破局
ノノちゃんの手には、一枚の書類が握られている。ぐしゃっと音でもしそうなほど、強く強く、握られている。
その顔に、喜びはない。
まるで、僕がさっき見た、夢の中のノノちゃんみたい。僕にいじめられていたあの少女のように、目の前のノノちゃんは、不安に眉を寄せ、唇を震わせている。
ああ、と僕は嘆息した。ノノちゃんは、どういう経緯でか、事の真相を知ってしまったのだ。
僕は何も声をかけられなかった。
「ルルだったんだね。」
ほら、やっぱり。がらがらがらと何かが崩れる音がする。ノノちゃんの瞳は僕を非難している。
「どうして…」
このとき初めて僕は口を開いた。あまりに情けないつぶやき。男の風上にも置けやしない。ほら、ノノちゃんの目にどんどん涙が溜まってゆく。ほら、僕、なにかしなよ。なにかいいなよ。
「どうして知ったの。だれにきいたの。」
違うでしょう?いま言うべきなのは。いまかけるべき言葉はそれじゃないでしょう?
ノノちゃんが離れていくよ。もう二度と、会えないんだよ?
いいの? 僕のなかで、誰かが、愉快そうに笑っている。
「どうしては、わたしのセリフだよ」
ついに溢れた涙が、ボロボロとノノちゃんの頬を伝う。地面に落ちて、吸い込まれてゆく。なんとか絞り出した声が、震えている。

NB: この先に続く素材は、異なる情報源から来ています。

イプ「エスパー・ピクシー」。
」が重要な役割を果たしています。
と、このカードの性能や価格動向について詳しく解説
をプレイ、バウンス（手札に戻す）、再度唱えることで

「どうして否定してくれないの。嘘っぱちだって、言ってくれないの。ルルは本当に、覚えていたの?
またわたしを、…傷つけるつもりだったの?」
「ちがう、ちがうよ」
それは意味を有さない否定だった。また、あからさまなその場凌ぎだった。なんて僕は浅はかなんだろう。
「なにが違うのよっ!!」
対して、ノノちゃんの叫びは悲鳴だった。本気だった。ギリギリギリと音がする。古びたバイオリンの音みたい。硝子玉の割れる音みたい。
泣き崩れたノノちゃんに、僕は何も声をかけられない。
そうだね、なにも違わないもの。
利己的な僕は、君が過去をしらなければ、きっとこのまま騙し続けていただろう。夢で真実を知ったあとも、何食わぬ顔で、きみにあいしているとか囁いていただろう。
結局僕たちはどこまでも哀しみに追われる運命なんだ。
ならばこんな街、こわれてしまえばいいのに。
投げ捨てられたノノちゃんの月の街移住証明書を拾って、すっかりきみのいなくなった景色を眺める。モノクロで、青みが差していて、きらめいている。そんな、七日間だけの、うたかたみたいなこの街の片隅で、僕は誰にも関わらずに、このまま静かにきえてしまえればいいのにと思った。